[Records from a data collection]
====
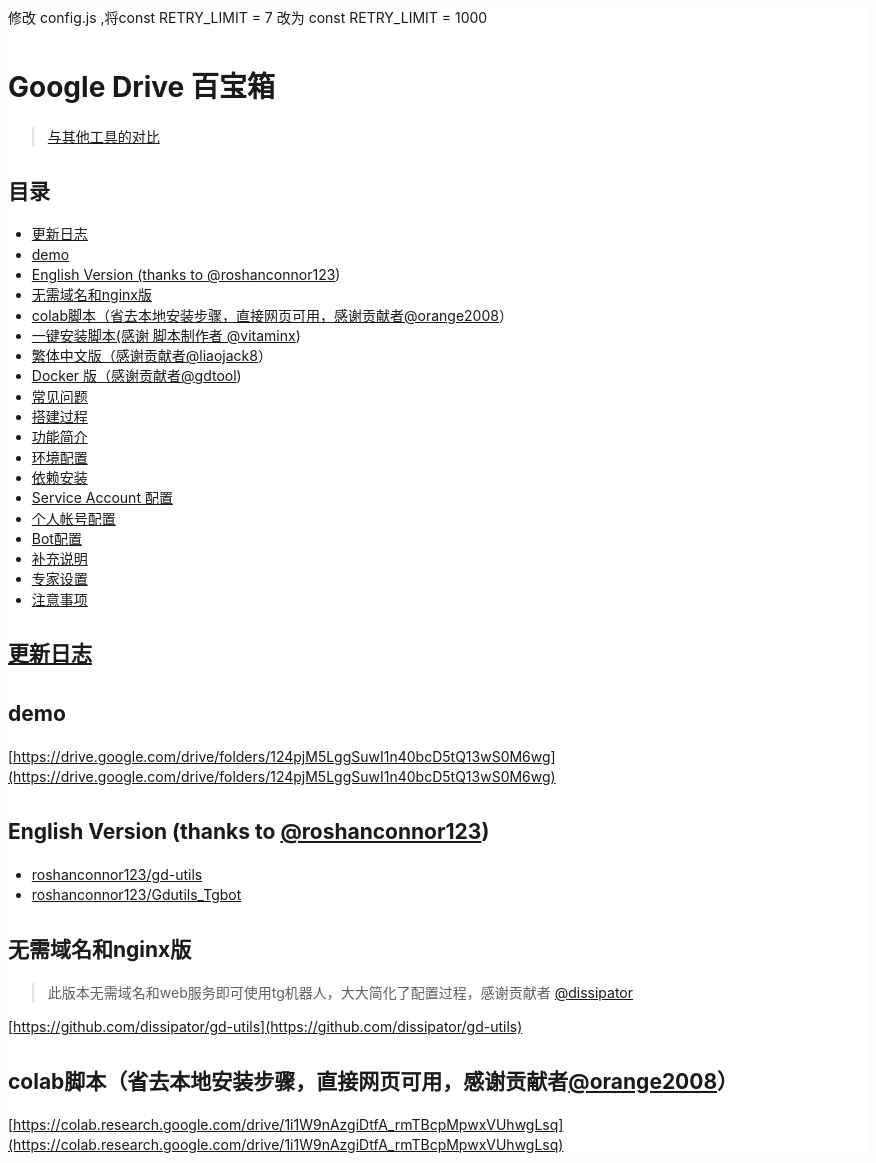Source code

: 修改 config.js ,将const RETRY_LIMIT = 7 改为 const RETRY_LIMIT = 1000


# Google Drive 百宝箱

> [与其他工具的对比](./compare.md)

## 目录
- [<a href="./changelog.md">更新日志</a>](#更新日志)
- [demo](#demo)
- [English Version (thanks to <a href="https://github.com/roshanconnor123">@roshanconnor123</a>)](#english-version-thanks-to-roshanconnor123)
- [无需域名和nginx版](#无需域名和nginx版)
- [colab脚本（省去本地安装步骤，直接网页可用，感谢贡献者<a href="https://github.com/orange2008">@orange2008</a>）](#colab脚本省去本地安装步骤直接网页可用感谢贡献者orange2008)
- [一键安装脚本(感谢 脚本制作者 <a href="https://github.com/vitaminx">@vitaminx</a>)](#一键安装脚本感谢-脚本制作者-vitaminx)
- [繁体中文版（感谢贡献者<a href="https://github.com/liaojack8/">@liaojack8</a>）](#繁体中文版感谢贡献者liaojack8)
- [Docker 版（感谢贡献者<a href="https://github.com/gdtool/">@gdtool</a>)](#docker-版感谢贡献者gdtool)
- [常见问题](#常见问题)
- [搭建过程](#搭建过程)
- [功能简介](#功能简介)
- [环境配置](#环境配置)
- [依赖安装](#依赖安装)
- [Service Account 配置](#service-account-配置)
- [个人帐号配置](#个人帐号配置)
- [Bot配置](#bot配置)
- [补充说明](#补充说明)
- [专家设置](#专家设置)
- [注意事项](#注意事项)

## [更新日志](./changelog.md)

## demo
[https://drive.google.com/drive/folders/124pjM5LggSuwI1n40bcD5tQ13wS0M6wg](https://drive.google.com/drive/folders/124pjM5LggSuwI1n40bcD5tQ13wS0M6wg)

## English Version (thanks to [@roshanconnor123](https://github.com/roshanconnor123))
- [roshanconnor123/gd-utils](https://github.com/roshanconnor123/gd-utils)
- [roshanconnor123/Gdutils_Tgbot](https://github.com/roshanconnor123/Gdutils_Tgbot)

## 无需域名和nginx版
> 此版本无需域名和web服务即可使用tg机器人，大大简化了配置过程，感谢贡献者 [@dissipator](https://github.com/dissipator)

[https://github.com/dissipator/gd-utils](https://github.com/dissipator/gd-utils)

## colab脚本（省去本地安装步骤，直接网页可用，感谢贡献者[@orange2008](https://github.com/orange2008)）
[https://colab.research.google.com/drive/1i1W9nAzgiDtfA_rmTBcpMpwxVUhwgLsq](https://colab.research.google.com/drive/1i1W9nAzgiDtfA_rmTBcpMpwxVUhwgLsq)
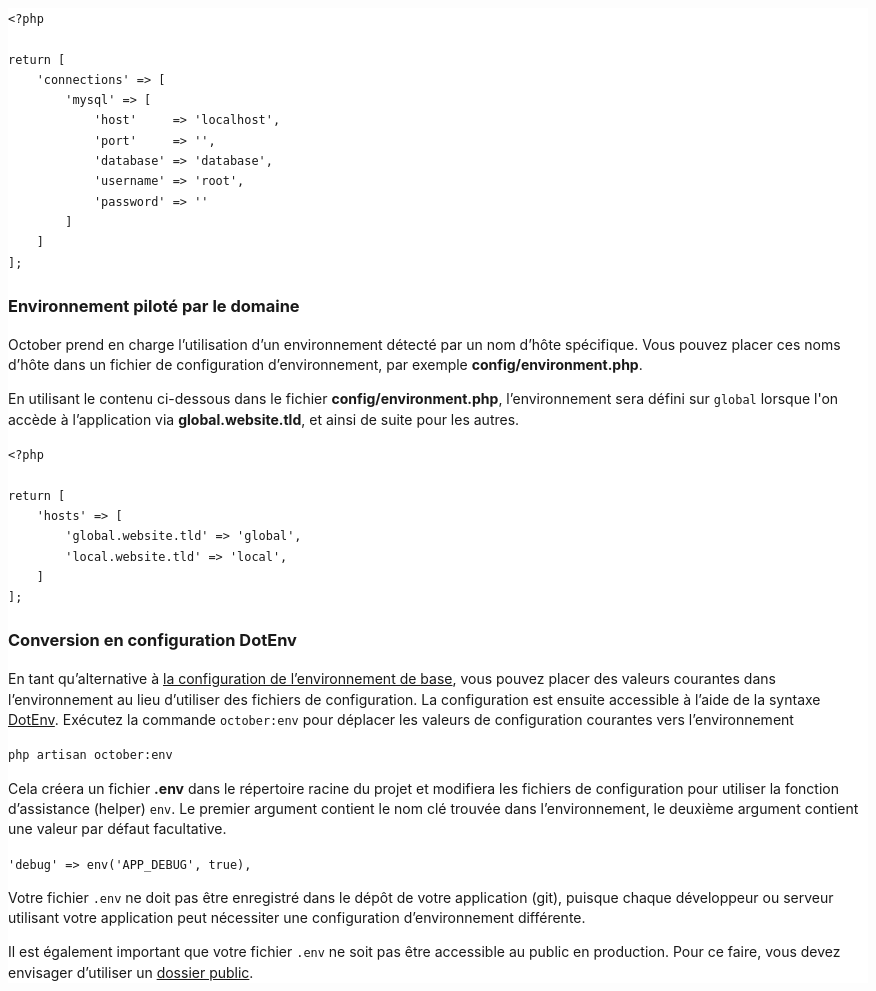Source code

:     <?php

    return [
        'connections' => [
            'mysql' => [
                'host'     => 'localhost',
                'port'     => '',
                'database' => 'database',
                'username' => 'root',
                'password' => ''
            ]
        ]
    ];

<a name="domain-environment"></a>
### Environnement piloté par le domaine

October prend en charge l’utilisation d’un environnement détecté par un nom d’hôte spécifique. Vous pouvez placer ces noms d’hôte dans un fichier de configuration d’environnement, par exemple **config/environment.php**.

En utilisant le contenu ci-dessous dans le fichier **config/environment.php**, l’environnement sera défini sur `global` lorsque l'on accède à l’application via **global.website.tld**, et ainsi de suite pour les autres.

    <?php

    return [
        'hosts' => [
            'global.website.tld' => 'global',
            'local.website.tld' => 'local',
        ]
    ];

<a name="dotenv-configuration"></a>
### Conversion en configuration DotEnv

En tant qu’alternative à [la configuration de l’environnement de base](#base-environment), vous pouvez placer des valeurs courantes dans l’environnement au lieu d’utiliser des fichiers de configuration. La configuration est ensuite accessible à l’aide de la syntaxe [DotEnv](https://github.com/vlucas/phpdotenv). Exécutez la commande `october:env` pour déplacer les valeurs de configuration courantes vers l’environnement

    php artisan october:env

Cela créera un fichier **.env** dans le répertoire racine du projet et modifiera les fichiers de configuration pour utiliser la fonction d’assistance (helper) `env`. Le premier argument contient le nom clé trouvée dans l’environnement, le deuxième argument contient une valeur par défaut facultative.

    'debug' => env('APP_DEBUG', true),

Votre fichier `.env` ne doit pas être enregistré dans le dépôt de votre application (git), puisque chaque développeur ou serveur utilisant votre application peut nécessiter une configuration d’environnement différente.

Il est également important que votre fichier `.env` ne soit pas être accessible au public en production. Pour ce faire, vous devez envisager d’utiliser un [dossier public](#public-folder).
====
Using the records above, count how many lines include the word "votre", and reply only with that figure.

2